This chapter covers method for finding the pronunciation of a word. This is either by a lexicon (a large list of words and their pronunciations) or by some method of letter to sound rules.

Word pronunciations

A pronunciation in Festival requires not just a list of phones but also a syllabic structure. In some languages the syllabic structure is very simple and well defined and can be unambiguously derived from a phone string. In English however this may not always be the case (compound nouns being the difficult case).

The lexicon structure that is basically available in Festival takes both a word and a part of speech (and arbitrary token) to find the given pronunciation.
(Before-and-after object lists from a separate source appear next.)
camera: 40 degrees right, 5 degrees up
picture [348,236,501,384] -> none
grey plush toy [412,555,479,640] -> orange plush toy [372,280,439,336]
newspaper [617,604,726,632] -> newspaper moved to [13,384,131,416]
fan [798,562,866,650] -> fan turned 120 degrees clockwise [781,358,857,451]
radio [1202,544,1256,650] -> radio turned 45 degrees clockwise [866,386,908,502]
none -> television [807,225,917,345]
For English this is probably the optimal form, although there exist homographs in the language, the word itself and a fairly broad part of speech tag will mostly identify the proper pronunciation.

An example entry is

 (((f @ ) 0) ((t o g) 1) ((r @ f) 0) ((ii) 0)))
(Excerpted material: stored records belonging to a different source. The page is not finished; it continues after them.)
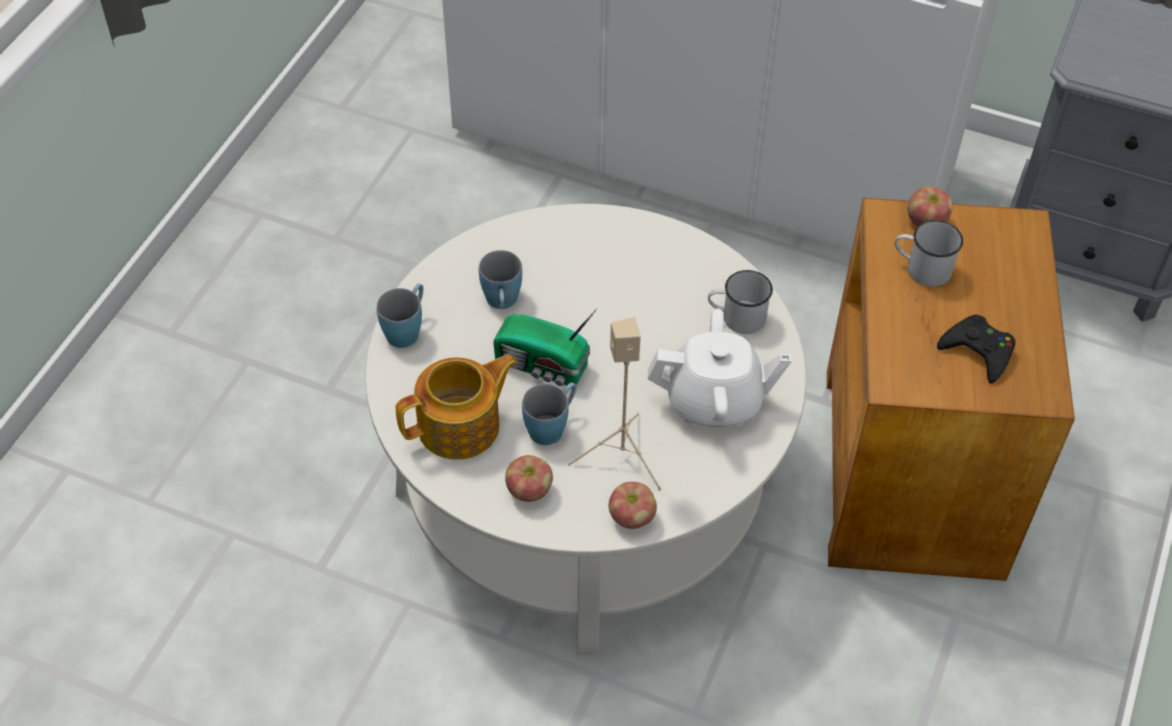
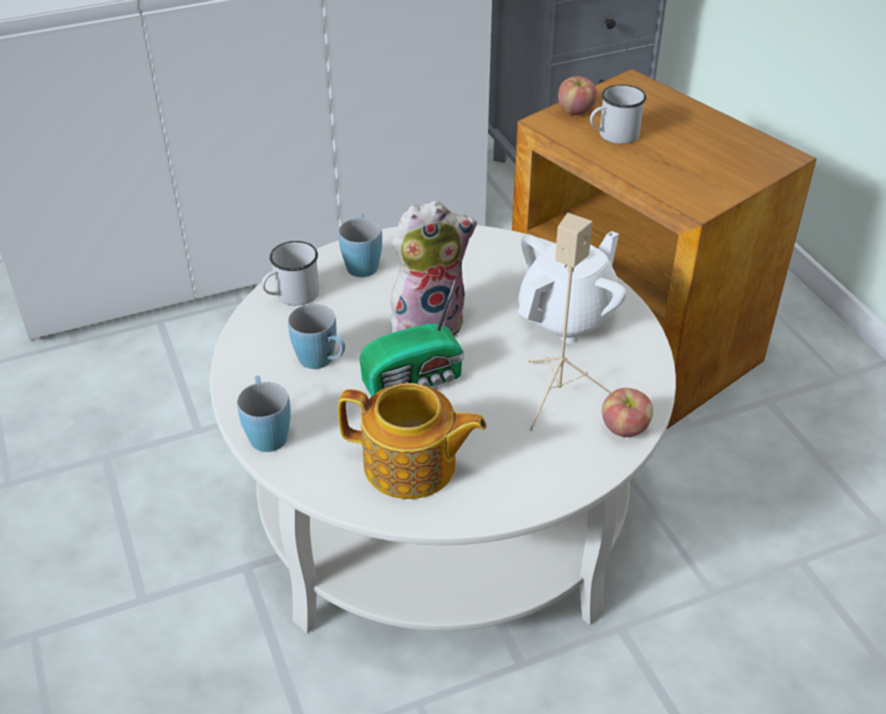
camera: 45 degrees left, 10 degrees down
teapot [396,354,517,460] -> teapot turned 90 degrees clockwise [338,383,487,499]
apple [505,455,553,502] -> none
blue mug [522,382,577,445] -> blue mug moved to [339,214,382,277]
white mug [708,270,773,334] -> white mug moved to [261,241,319,306]
black game controller [937,315,1016,384] -> none
none -> plush toy [391,201,477,337]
Not that in addition to explicit marking of syllables a stress value is also given (0 or 1). In some languages lexical is fully predictable, in others highly irregular. In some this field may be more appropriately used for an other purpose, e.g. tone type in Chinese.

There may be other languages which require a more complex (less complex) format and the decision to use some other format rather than this one is up to you.

Currently there is only residual support for morphological analysis in Festival. A finite state transducer based analyzer for English based on the work in [ritchie92] is included in festival/lib/engmorph.scm and festival/lib/engmorphsyn.scm. But this should be considered experimental at best. Give the lack of such an analyzer our lexicons need to list not only based forms of words but also all their morphological variants. This is (more or less) acceptable in languages such as English or French but which languages with richer morphology such as German it may seem an unnecessary requirement. Agglutenative languages such as Finnish and Turkish this appears to be even more a restriction. This is probably true but this current restriction not necessary hopeless. We have successfully build very good letter-to-sound rules for German, a language with a rich morphology which allows the system to properly predict pronunciations of morphological variants of root words it has not seen before. We have not yet done any experiments with Finnish or Turkish but see this technique would work, (though of course developing a properly morphological analyzer would be better).